Reputation: 629
I want to send and receive JSON over TCP. QUESTION: I have to send and receive JSON in my TCP client-server. How can I achieve it?
I use TcpListener and TcpClient to connect and I have this code:
NetworkStream stream = client.GetStream();
var serializer = new JsonSerializer();
var sr = new StreamReader(stream, new UTF8Encoding(), false);
var jsonTextReader = new JsonTextReader(sr);
var data = serializer.Deserialize(jsonTextReader).ToString();
Console.WriteLine("Received: {0}", data);
StringBuilder sb = new StringBuilder();
StringWriter sw = new StringWriter(sb);
JsonWriter writer = new JsonTextWriter(sw);
writer.WriteValue('1');
byte[] buffer = Encoding.ASCII.GetBytes(writer.ToString());
stream.Write(buffer, 0, buffer.Length);
Can I do it better? The client has to receive JSON(I use Newtonsoft.Json) and I don't know if it is even good code. Maybe you write me some good practices? Or maybe some tips.
EDIT. Now I wrote something like this:
public static T DeserializeFromStream<T>(Stream stream)
{
using (var sr = new StreamReader(stream))
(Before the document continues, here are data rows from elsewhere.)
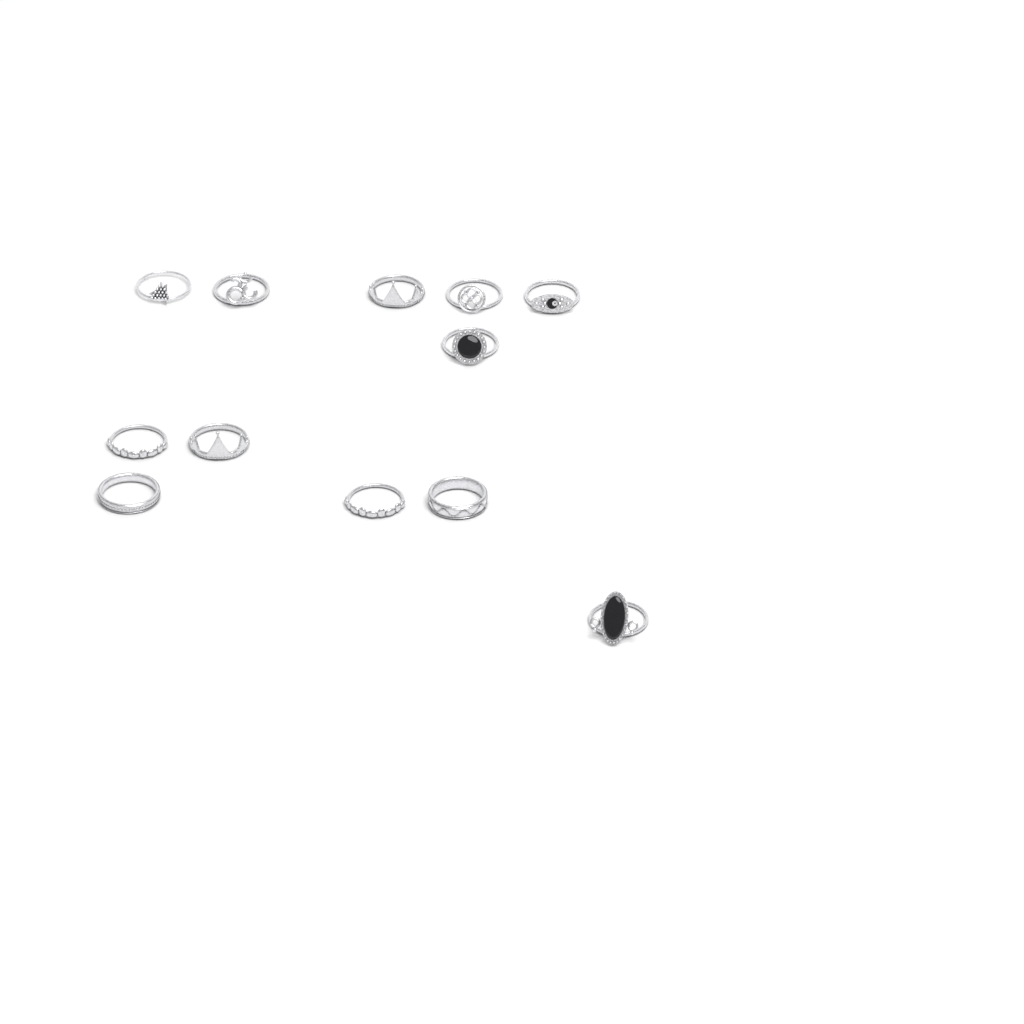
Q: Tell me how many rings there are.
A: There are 12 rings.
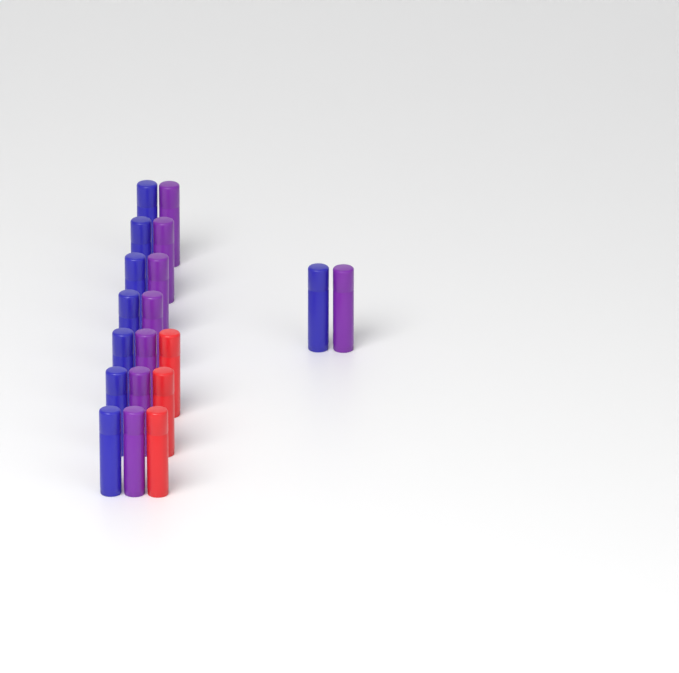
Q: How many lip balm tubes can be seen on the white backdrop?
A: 19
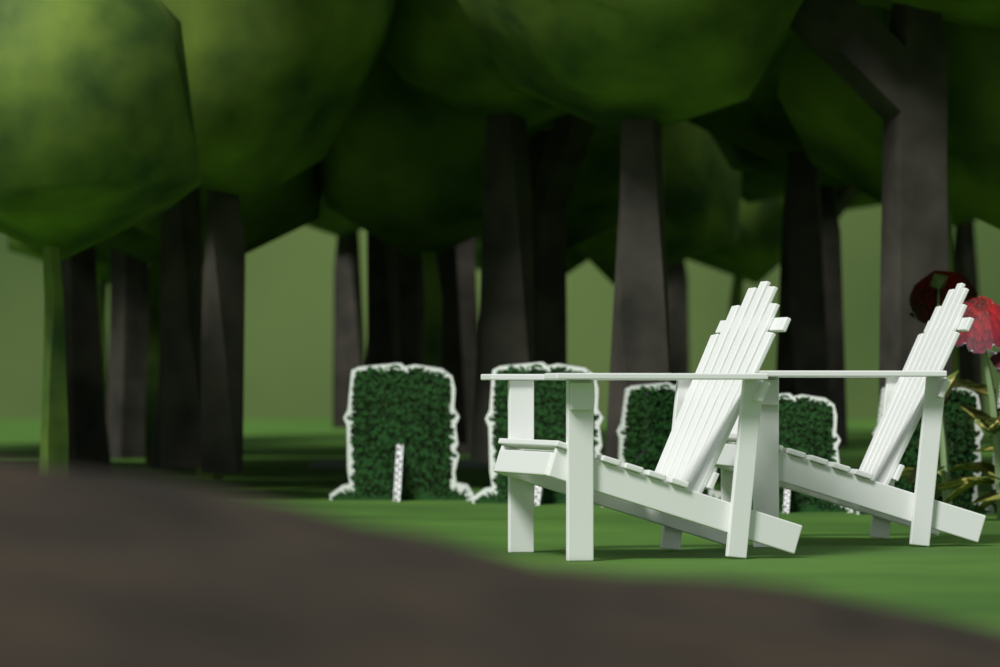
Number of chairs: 2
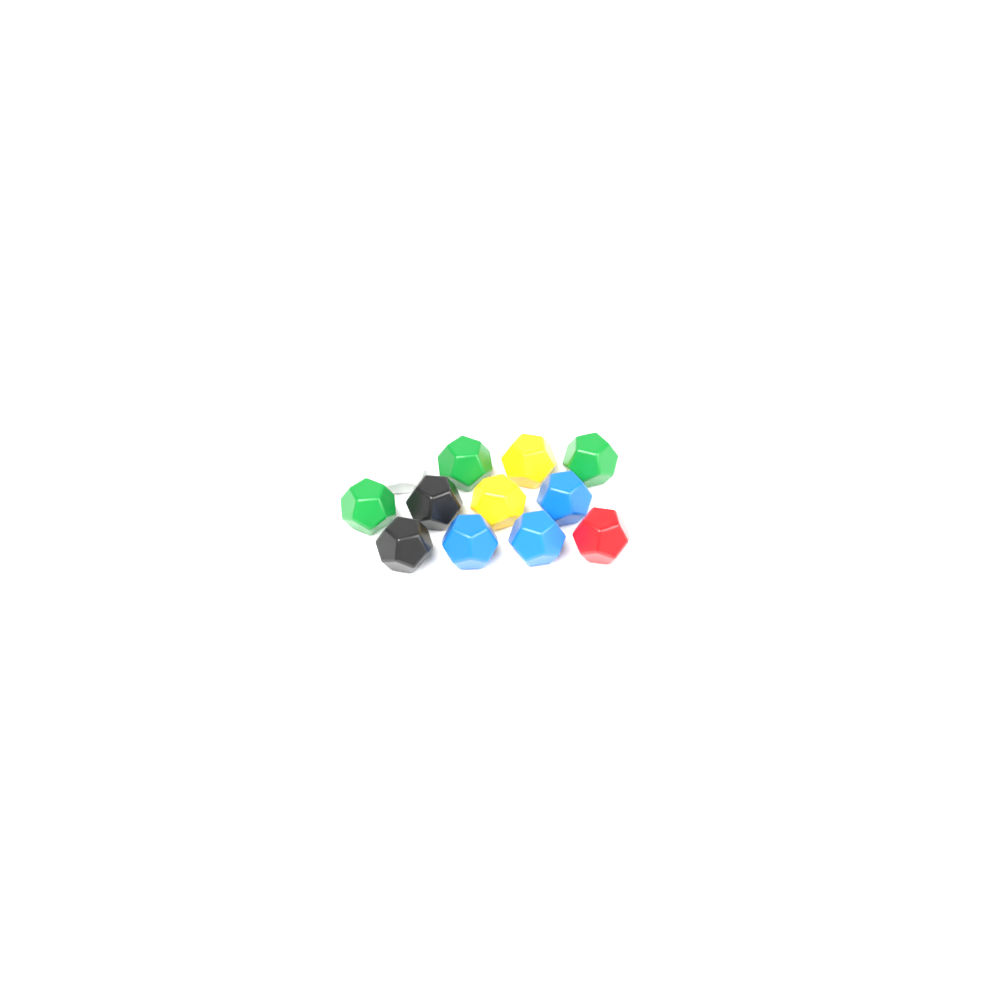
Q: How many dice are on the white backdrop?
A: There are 12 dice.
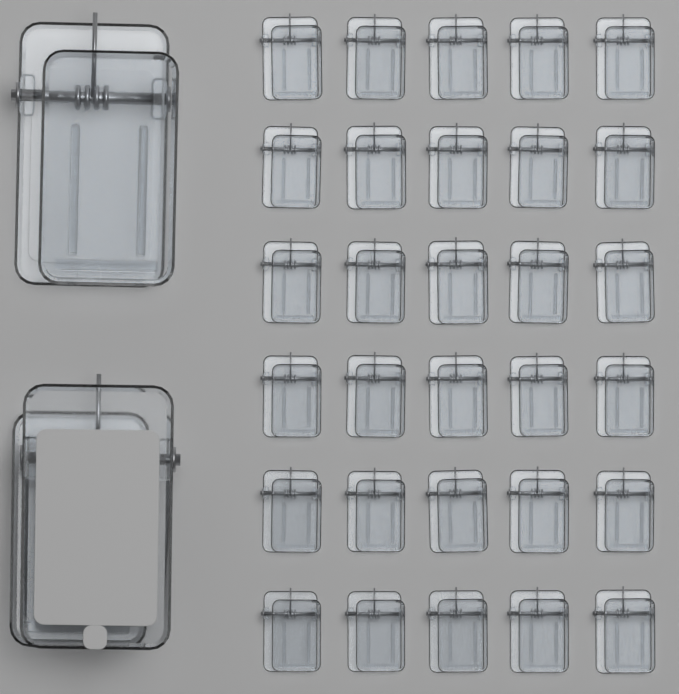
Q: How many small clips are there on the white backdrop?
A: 30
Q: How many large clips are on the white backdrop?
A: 2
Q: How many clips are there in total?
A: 32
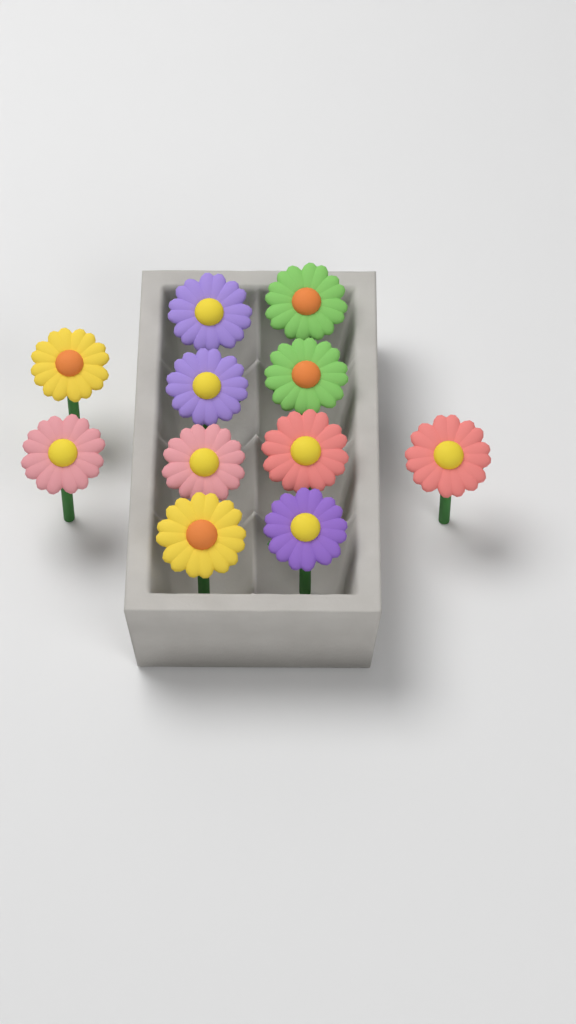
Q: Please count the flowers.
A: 11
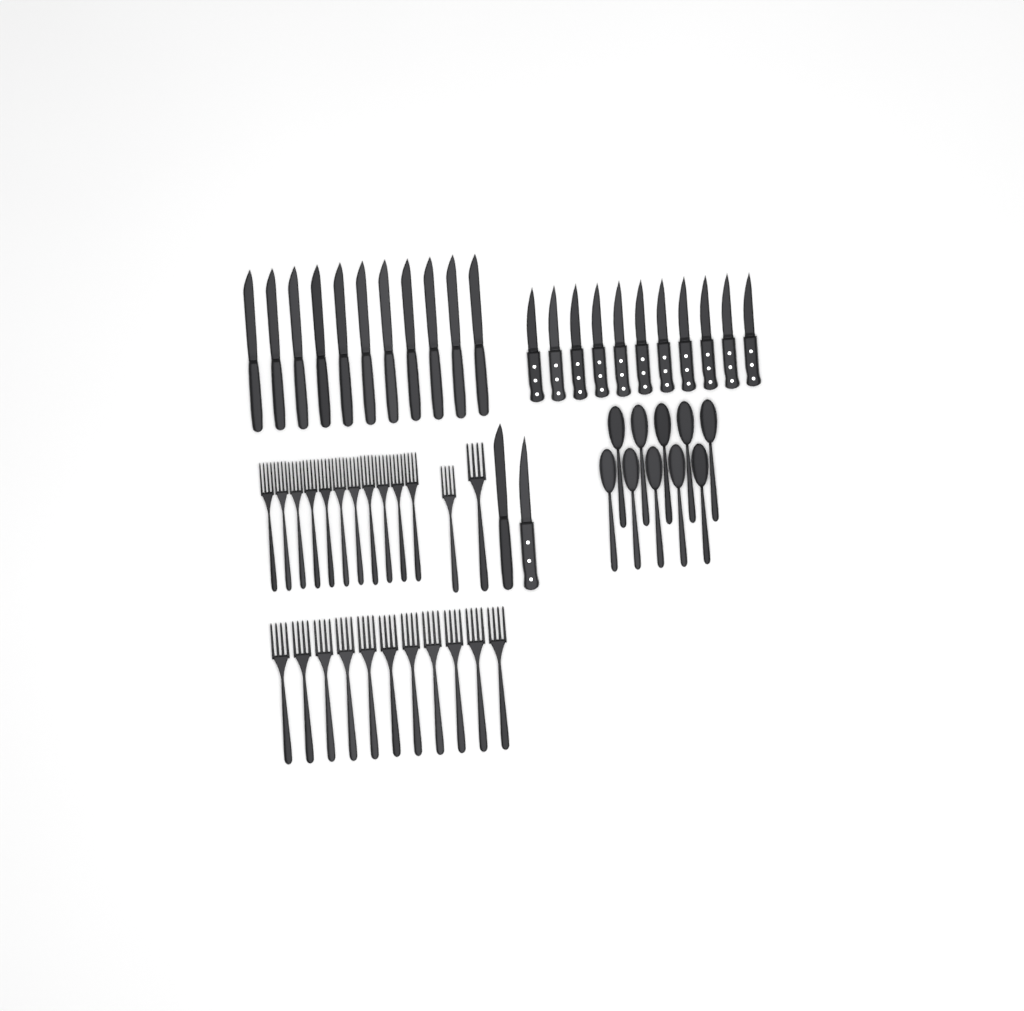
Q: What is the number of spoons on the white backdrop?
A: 10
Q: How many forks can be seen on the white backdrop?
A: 24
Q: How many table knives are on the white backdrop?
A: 12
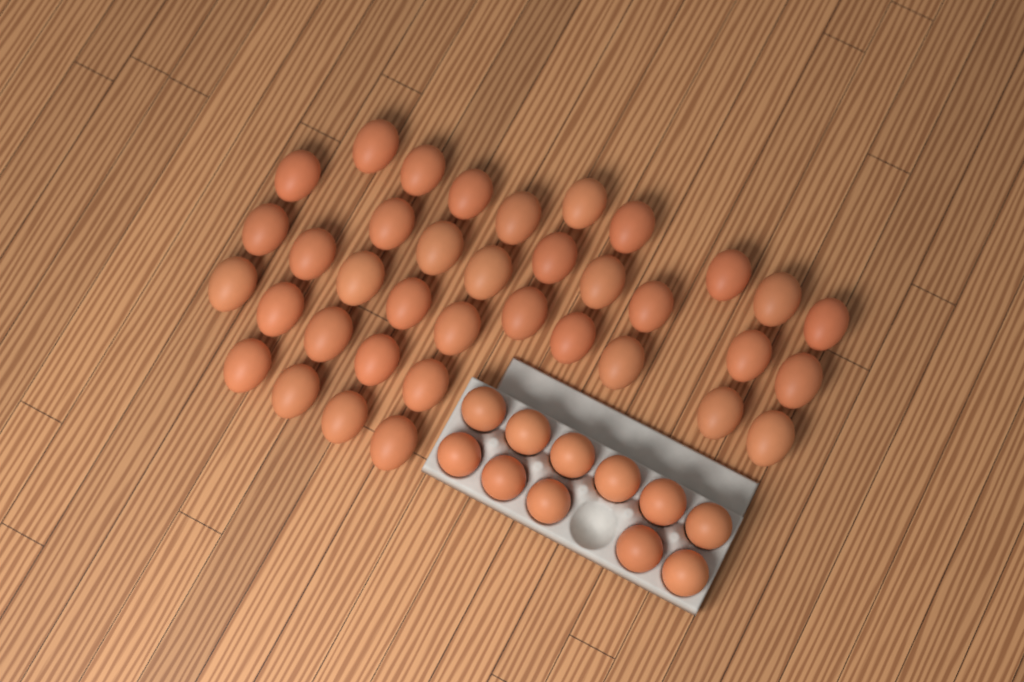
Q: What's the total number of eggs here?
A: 48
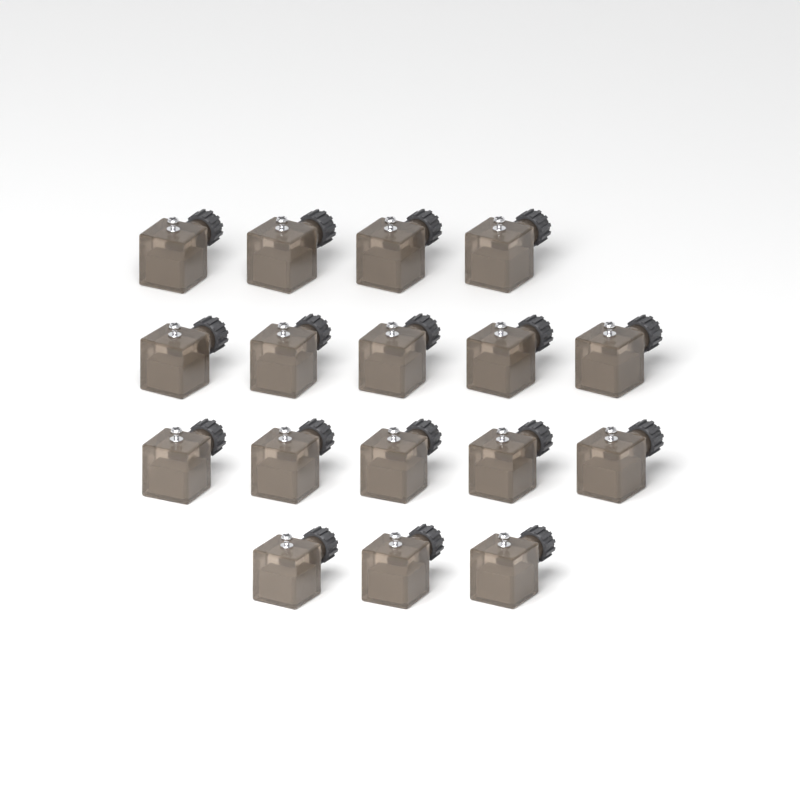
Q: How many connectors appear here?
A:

using (var jsonTextReader = new JsonTextReader(sr))
{
return new JsonSerializer().Deserialize<T>(jsonTextReader);
}
}
And it doesn't work because Java client send me array like: [{"name" : "logo", "session" : "i3fnj34njn780"}] So how can I fix this problem? I want call it this way: Method ar = DeserializeFromStream<Method>(client.GetStream());
Trim and Replace doesn't work for me here.
Upvotes: 1
Views: 5821
Reputation: 294407
byte[] buffer = Encoding.ASCII.GetBytes(writer.ToString());
This is incorrect. Per RFC4627:
Encoding
JSON text SHALL be encoded in Unicode. The default encoding is
UTF-8.
You are not sending JSON.
StringBuilder sb = new StringBuilder();
StringWriter sw = new StringWriter(sb);
JsonWriter writer = new JsonTextWriter(sw);
This is unnecessarily writing a SB. Write directly into the network stream:
using (NetworkStream stream = client.GetStream()) {
using (TextWriter tw = new StreamWriter(stream, Encoding.UTF8)) {
using (JsonWriter writer = new JsonTextWriter(tw)) {
...
}
}
}
Also, use using
.
Plus, everything @CodeCaster says. This should be a proper Web API, not some rogue TCP server. Not only the obvious issue of having more than one request type (ie. routing), but you have to consider proxies (none will allow some arbitrary port), server authentication (you must tunnel through HTTPS and validate the server cert in the Android APP), make allowance for web caching, HTTP headers etc etc. And you need proper error states and error codes for your 'protocol', which HTTP provides out-of-the-box. And a good job would be to model a proper REST API, and likely a good data model on top of JSON, like JSON-API.